Mr Wang, who attended Mr Trump’s inauguration and previously secured a $250 million (£200 million) defence contract, took out a whole page advertisement in The Washington Post last week imploring the president to “win the AI war”.
“DeepSeek … is the top-performing, or roughly on a par with the best American models,” he warned in an interview with CNBC, adding his belief that China had obtained thousands of first-class chips despite export bans.
Mr Biden curtailed exports of the best chips for training AI models to block China from competing with the US. Yet Mr Wang believes thousands of first-class chips still found their way to China.
Gina Raimondo, the former US secretary of commerce, initially championed the ban and sanctions but later conceded that “trying to hold China back is a fool’s errand”, instead advocating for rampant innovation to stay ahead.
‘High-quality people’
Announcing his $500 billion (£400 billion) “Stargate” AI investment last week, Mr Trump said the four-year project was “big money and high-quality people”.
Mr Zuckerberg followed suit by announcing plans to spend up to $65 billion (£52 billion) on AI infrastructure in 2025, while Elon Musk’s xAI set out intentions to expand its Colossus supercomputer to use more than one million computer chips to train his own Grok AI language model.
The Chinese government has announced a comparatively modest $8.2 billion (£6.6 billion) investment fund for AI projects, according to the South China Morning Post.

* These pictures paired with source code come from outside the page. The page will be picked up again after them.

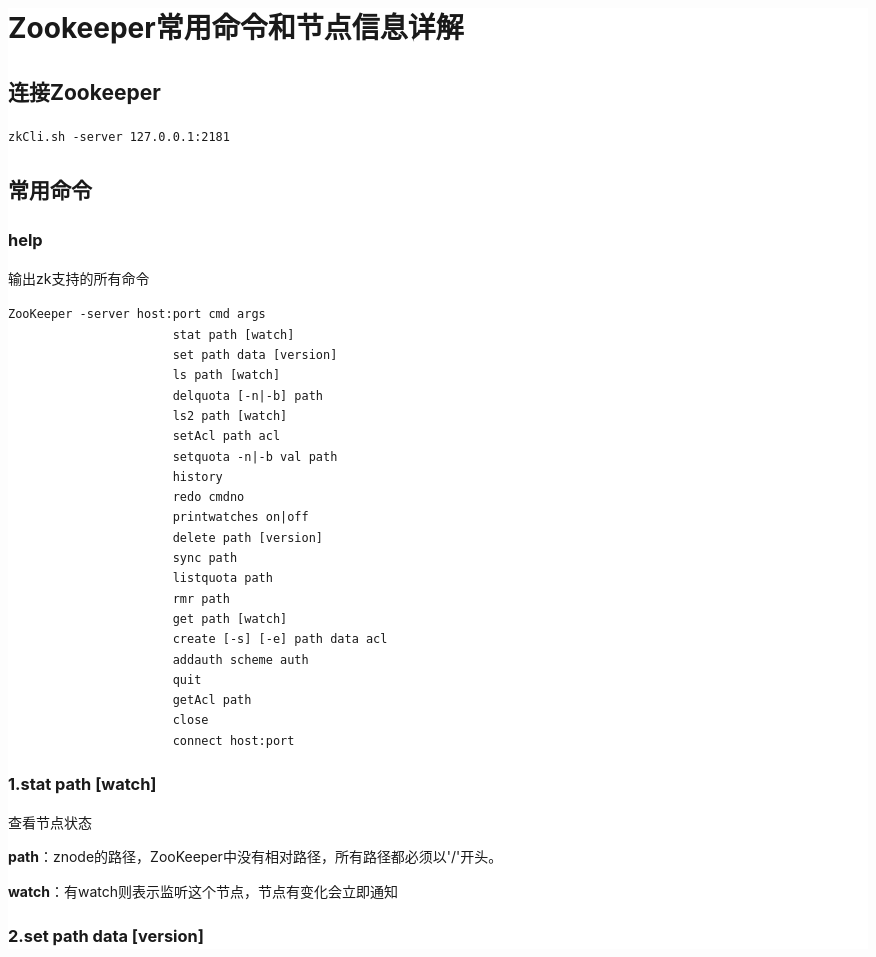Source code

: # Zookeeper常用命令和节点信息详解

## 连接Zookeeper

```
zkCli.sh -server 127.0.0.1:2181
```

## 常用命令

### help

输出zk支持的所有命令

```
ZooKeeper -server host:port cmd args
                       stat path [watch]
                       set path data [version]
                       ls path [watch]
                       delquota [-n|-b] path
                       ls2 path [watch]
                       setAcl path acl
                       setquota -n|-b val path
                       history 
                       redo cmdno
                       printwatches on|off
                       delete path [version]
                       sync path
                       listquota path
                       rmr path
                       get path [watch]
                       create [-s] [-e] path data acl
                       addauth scheme auth
                       quit 
                       getAcl path
                       close 
                       connect host:port

```



### 1.stat path [watch]

查看节点状态

**path**：znode的路径，ZooKeeper中没有相对路径，所有路径都必须以'/'开头。

**watch**：有watch则表示监听这个节点，节点有变化会立即通知

### 2.set path data [version]
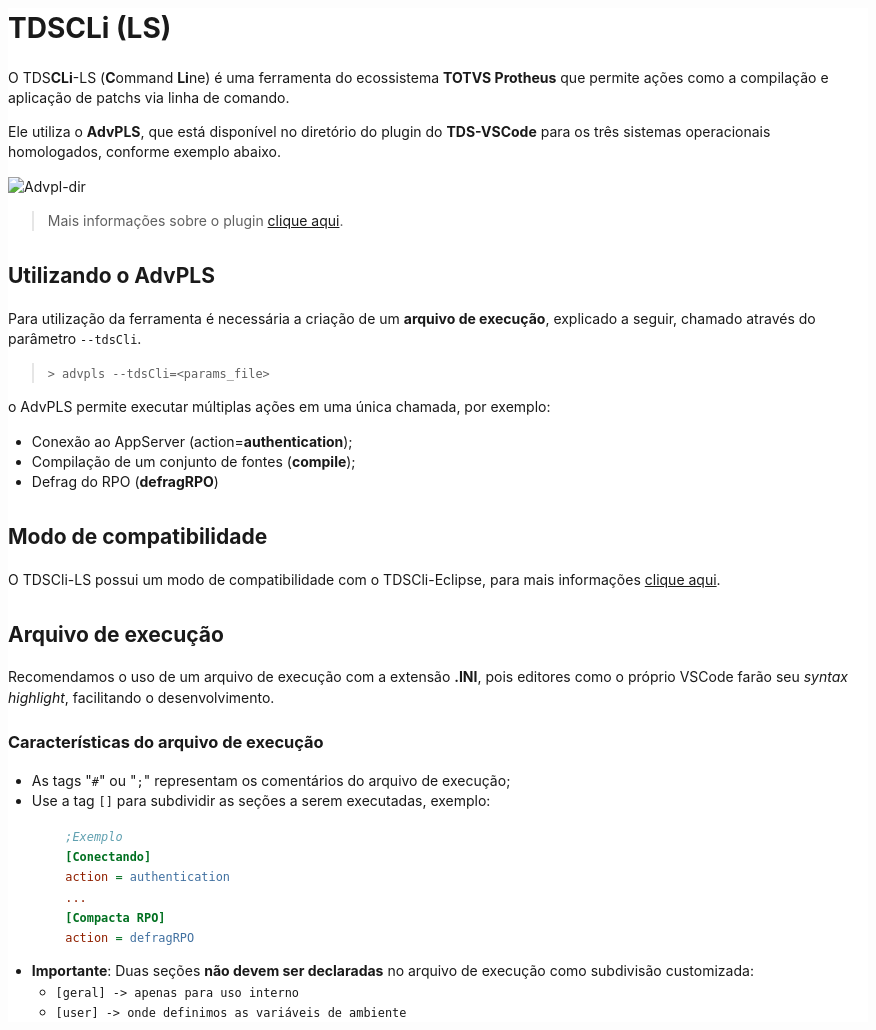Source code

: # TDSCLi (LS)

O TDS**CLi**-LS (**C**ommand **Li**ne) é uma ferramenta do ecossistema **TOTVS Protheus** que permite ações como a compilação e aplicação de patchs via linha de comando. 

Ele utiliza o **AdvPLS**, que está disponível no diretório do plugin do **TDS-VSCode** para os três sistemas operacionais homologados, conforme exemplo abaixo.

![Advpl-dir](https://github.com/totvs/tds-ls/blob/master/images/advpls_dirs.png)

> Mais informações sobre o plugin [clique aqui](https://marketplace.visualstudio.com/items?itemName=totvs.tds-vscode).

## Utilizando o AdvPLS

Para utilização da ferramenta é necessária a criação de um **arquivo de execução**, explicado a seguir, chamado através do parâmetro `--tdsCli`.

> `> advpls --tdsCli=<params_file>`

o AdvPLS permite executar múltiplas ações em uma única chamada, por exemplo:

* Conexão ao AppServer (action=**authentication**);
* Compilação de um conjunto de fontes (**compile**);
* Defrag do RPO (**defragRPO**)

## Modo de compatibilidade

O TDSCli-LS possui um modo de compatibilidade com o TDSCli-Eclipse, para mais informações [clique aqui](#compatibilidade_legado).

## Arquivo de execução

Recomendamos o uso de um arquivo de execução com a extensão **.INI**, pois editores como o próprio VSCode farão seu *syntax highlight*, facilitando o desenvolvimento.

### Características do arquivo de execução

* As tags "`#`" ou "`;`" representam os comentários do arquivo de execução; 
* Use a tag `[]` para subdividir as seções a serem executadas, exemplo: 
```ini
        ;Exemplo
        [Conectando]
        action = authentication
        ...
        [Compacta RPO]
        action = defragRPO
```
   * **Importante**: Duas seções **não devem ser declaradas** no arquivo de execução como subdivisão customizada:
        * `[geral] -> apenas para uso interno`
        * `[user] -> onde definimos as variáveis de ambiente`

Yet DeepSeek’s intent has been matched by Alibaba, which launched its QwQ model in November and is said to be hot on the heels of its US counterparts, while Chinese homegrown chips including those designed by Huawei are also improving rapidly.
“The only strike against it is some half-baked PRC censorship,” Barrett Woodside, co-founder of AI hardware company Positron, told the Wall Street Journal, referring to the People’s Republic of China.

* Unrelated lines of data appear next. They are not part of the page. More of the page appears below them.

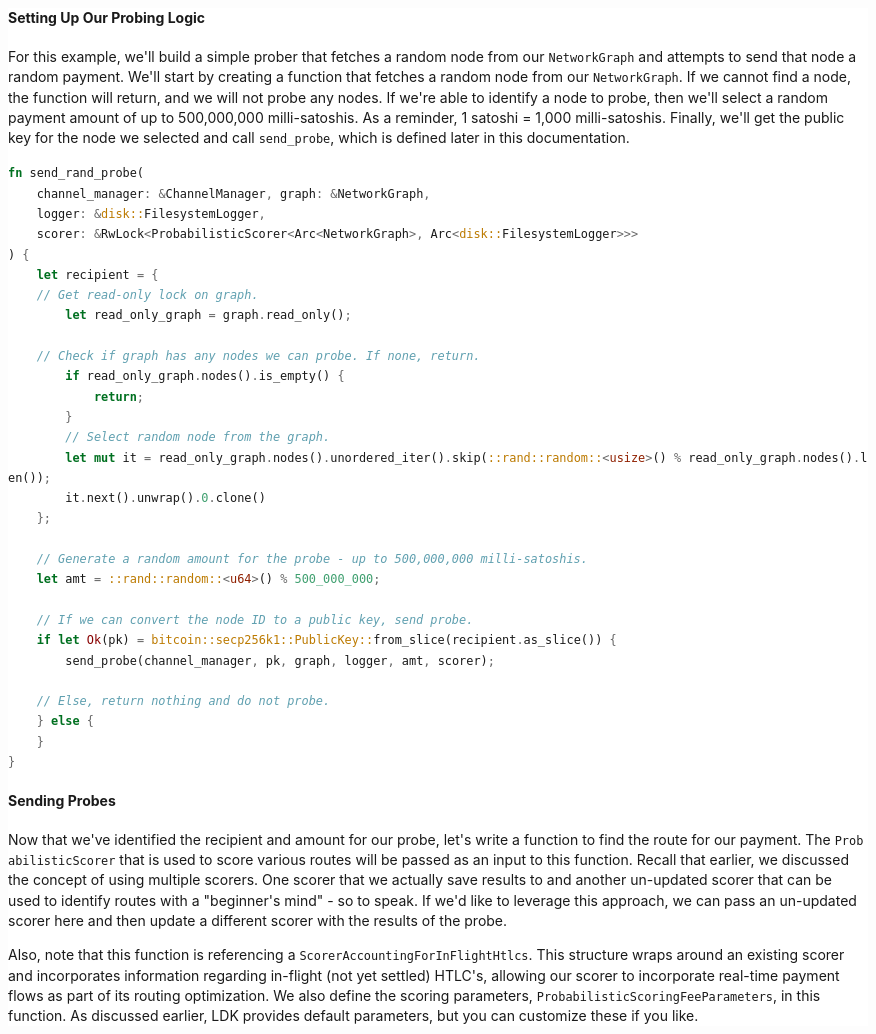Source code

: #### Setting Up Our Probing Logic
For this example, we'll build a simple prober that fetches a random node from our ```NetworkGraph``` and attempts to send that node a random payment. We'll start by creating a function that fetches a random node from our ```NetworkGraph```. If we cannot find a node, the function will return, and we will not probe any nodes. If we're able to identify a node to probe, then we'll select a random payment amount of up to 500,000,000 milli-satoshis. As a reminder, 1 satoshi = 1,000 milli-satoshis. Finally, we'll get the public key for the node we selected and call ```send_probe```, which is defined later in this documentation.

```rust
fn send_rand_probe(
    channel_manager: &ChannelManager, graph: &NetworkGraph,
    logger: &disk::FilesystemLogger,
    scorer: &RwLock<ProbabilisticScorer<Arc<NetworkGraph>, Arc<disk::FilesystemLogger>>>
) {
    let recipient = {
	// Get read-only lock on graph.
        let read_only_graph = graph.read_only();

	// Check if graph has any nodes we can probe. If none, return.
        if read_only_graph.nodes().is_empty() { 
            return; 
        }
        // Select random node from the graph.
        let mut it = read_only_graph.nodes().unordered_iter().skip(::rand::random::<usize>() % read_only_graph.nodes().len());
        it.next().unwrap().0.clone()
    };
    
    // Generate a random amount for the probe - up to 500,000,000 milli-satoshis.
    let amt = ::rand::random::<u64>() % 500_000_000;

    // If we can convert the node ID to a public key, send probe.
    if let Ok(pk) = bitcoin::secp256k1::PublicKey::from_slice(recipient.as_slice()) {
        send_probe(channel_manager, pk, graph, logger, amt, scorer);

    // Else, return nothing and do not probe.
    } else {
    }
}
```

#### Sending Probes
Now that we've identified the recipient and amount for our probe, let's write a function to find the route for our payment. The ```ProbabilisticScorer``` that is used to score various routes will be passed as an input to this function. Recall that earlier, we discussed the concept of using multiple scorers. One scorer that we actually save results to and another un-updated scorer that can be used to identify routes with a "beginner's mind" - so to speak. If we'd like to leverage this approach, we can pass an un-updated scorer here and then update a different scorer with the results of the probe.

Also, note that this function is referencing a ```ScorerAccountingForInFlightHtlcs```. This structure wraps around an existing scorer and incorporates information regarding in-flight (not yet settled) HTLC's, allowing our scorer to incorporate real-time payment flows as part of its routing optimization. We also define the scoring parameters, ```ProbabilisticScoringFeeParameters```, in this function. As discussed earlier, LDK provides default parameters, but you can customize these if you like.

The model has drawn criticism online by appearing to refuse to answer sensitive questions about China or mention Xi Jinping.
Mr Woodside explained that such responses could actually be removed as other developers can freely modify the code.

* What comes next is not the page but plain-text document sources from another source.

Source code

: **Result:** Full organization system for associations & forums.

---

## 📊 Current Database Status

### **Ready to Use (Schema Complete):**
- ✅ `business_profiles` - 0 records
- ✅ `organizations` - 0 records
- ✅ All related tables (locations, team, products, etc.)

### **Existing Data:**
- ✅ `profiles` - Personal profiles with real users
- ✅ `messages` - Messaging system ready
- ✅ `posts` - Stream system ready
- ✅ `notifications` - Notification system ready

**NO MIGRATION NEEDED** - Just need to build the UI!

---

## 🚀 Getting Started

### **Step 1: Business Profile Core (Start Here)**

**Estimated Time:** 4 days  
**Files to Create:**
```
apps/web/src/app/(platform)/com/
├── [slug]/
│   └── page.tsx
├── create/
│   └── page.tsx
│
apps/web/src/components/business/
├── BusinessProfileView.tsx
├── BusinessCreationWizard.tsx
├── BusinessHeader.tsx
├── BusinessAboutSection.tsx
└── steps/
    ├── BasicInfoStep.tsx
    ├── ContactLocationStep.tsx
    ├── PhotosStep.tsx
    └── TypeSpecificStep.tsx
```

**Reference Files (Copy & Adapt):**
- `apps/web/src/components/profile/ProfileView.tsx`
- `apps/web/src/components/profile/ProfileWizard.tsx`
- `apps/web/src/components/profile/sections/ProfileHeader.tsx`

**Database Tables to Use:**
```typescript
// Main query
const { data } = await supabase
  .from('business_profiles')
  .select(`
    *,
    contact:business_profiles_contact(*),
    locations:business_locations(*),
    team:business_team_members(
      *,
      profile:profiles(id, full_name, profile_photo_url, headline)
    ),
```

Close links to Chinese government
Nevertheless, Mr Wenfeng enjoys a close relationship with the CCP, having been invited on Jan 20 by Li Qiang, China’s second-most powerful leader, to discuss how homegrown companies could close the gap with the US.
“We have to develop the top talent ourselves”, Mr Wenfeng said in an interview last year.
Mr Wenfeng made a fortune by harnessing AI to identify patterns which affect stock prices.
“When humans make investment decisions, it’s an art, and they just do it by the seat of their pants. When computer programs make such decisions, it’s a science, and it has the optimal solution,” the eccentric billionaire said in a 2019 speech.
In 2021, he started bulk-buying Nvidia graphics processing units on the side, while running his High-Flyer trading fund.
“When we first met him, he was this very nerdy guy with a terrible hairstyle talking about building a 10,000-chip cluster to train his own models. We didn’t take him seriously,” one of Mr Wenfeng’s business partners told The Financial Times.
His DeepSeek model was published not for commercial success but rather research propagation – as he reveals the secrets and explains the breakthroughs in an accompanying paper, instead of protecting them as intellectual property.
By doing so, DeepSeek has reinvigorated AI developers – sending excitement and anxiety to Silicon Valley in equal measure.
Jim Fan, a senior research scientist at Nvidia, hailed the breakthrough, saying a “non-US company is keeping the original mission of OpenAI alive – truly open, frontier research that empowers all”.